Ich habe schon fast überall in Wien gedreht”, erzählt Thomas Kiennast. Der mehrfach ausgezeichnete Kameramann, u.a. bekannt durch verschiedene Tatort-Produktionen, „Im Reich der Reblaus”, „Die Ibiza Affäre” oder die „Schachnovelle”, weiß um das Potenzial und die Vielfalt Wiens für Filmschaffende. Genau aus diesem Grund hat er vor neun Jahren gemeinsam mit seiner Frau Lisa Scheid die Wiener Produktionsfirma Das Rund GmbH gegründet. Mittlerweile zählt das Wiener Film-Duo mehr als 25 Mitarbeiter und hat die Filmproduktionsfirma um ein Catering-Unternehmen wie auch eine Bar erweitert.

„Für jeden Euro, der in die Filmwirtschaft fließt, kommen drei zurück.”

Von der burgenländischen Steppe bis zum Großstadtflair

Die Gründe, weshalb Wien für den 46-Jährigen sowohl als Kameramann als auch Produzent interessant ist, liegen auf der Hand: „Das Gute an Wien als Drehort ist - du bist innerhalb einer Stunde in den Bergen und kannst alpine Szenen zum Beispiel am Schneeberg drehen, du hast in unmittelbarer Nähe im Burgenland Steppencharakter und innerstädtisch sogar noch einen Wald.
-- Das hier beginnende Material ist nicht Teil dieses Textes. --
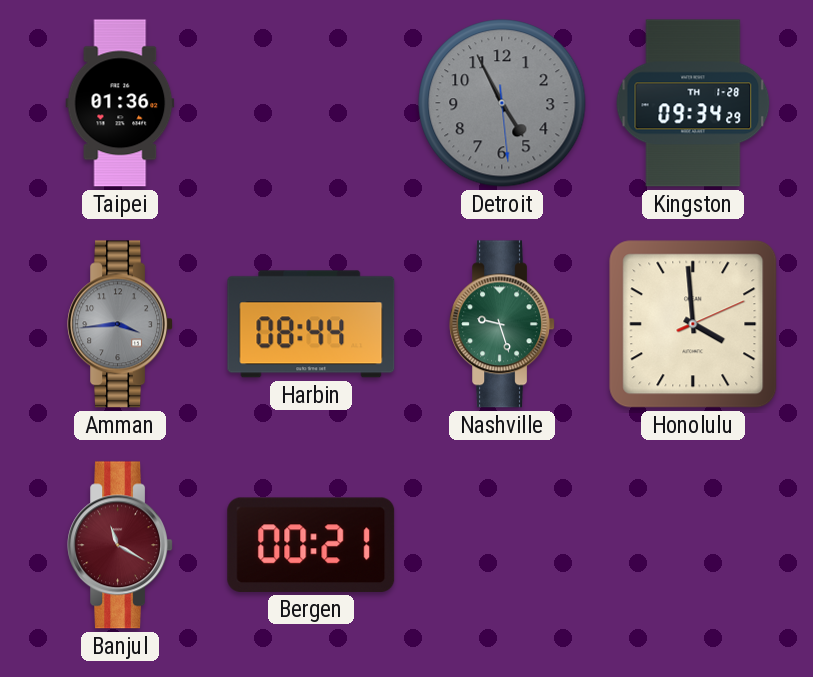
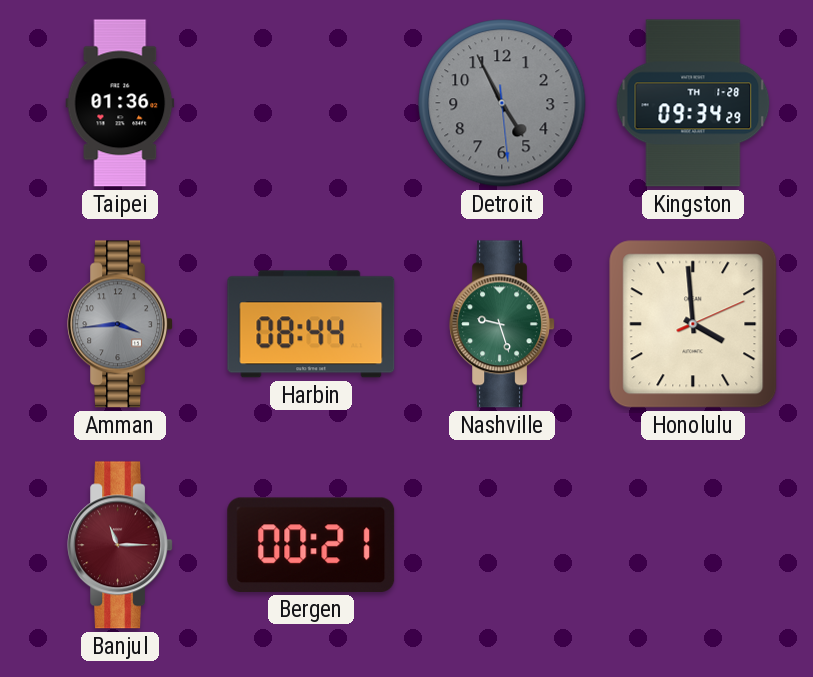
Banjul: 11:20 -> 11:15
Du hast moderne Grätzl, wie die Seestadt aber auch geschichtsträchtige Altbauten, Schlösser und Gärten”, zählt Kiennast auf. Auch private Wohnungen und Originalschauplätze seien in Wien leicht zu bekommen. Und: „Natürlich spricht auch die Lebensqualität und die geografische Lage für Wien als Drehort.”

Schnelle Drehgenehmigungen

Ein weiterer Pluspunkt, den Filmschaffende an Wien schätzen, seien die leicht zu bekommenden Drehgenehmigungen. „Man muss sich einmal vorstellen - wenn so ein Tross an LKWs mit der gesamten Ausstattung und der Produktionstechnik anrollt, braucht man schon einmal ein Halteverbot für hundert Meter - und das ist in Wien relativ einfach zu bekommen”, so Kiennast, der auch die schnellen Behördenwege in Wien etwa für für Drehgenehmigungen positiv hervorhebt. „In Deutschland dauern solche Genehmigungen doppelt so lang und selbst in Budapest geht es nicht so schnell wie in Wien.”

Förderungen wichtig für Filmstandort

Warum Wien trotz dieser vielen Vorteile - für internationale Produktionen zumindest - bis vor Kurzem noch ein weißer Fleck auf der Film-Landkarte war? „In ganz Europa gab es Anreizmodelle der unterschiedlichsten Art und Weise: Steuerliche, direkte und indirekte - Österreich hatte nichts Vergleichbares”, erzählt Brigitte Matula, Vorsitzende der Fachvertretung der Film- und Musikwirtschaft Wien. „Das tut schon weh, wenn sogar österreichische Produktionen ins Ausland ausweichen, weil sie dort bessere Förderungen bekommen”, erzählt sie. Umso glücklicher ist man nun über den Ausbau des Filmanreizmodells FISAplus, das seit 1. Jänner in Kraft ist. „FISAplus ist ein nicht rückzahlbarer Zuschuss des austria wirtschaftsservice (aws) in Höhe von 30 Prozent der förderungsfähigen Ausgaben in Österreich – plus fünf Prozent ,Grüner Bonus’ bei Umsetzung von Green Filming”, erklärt Matula.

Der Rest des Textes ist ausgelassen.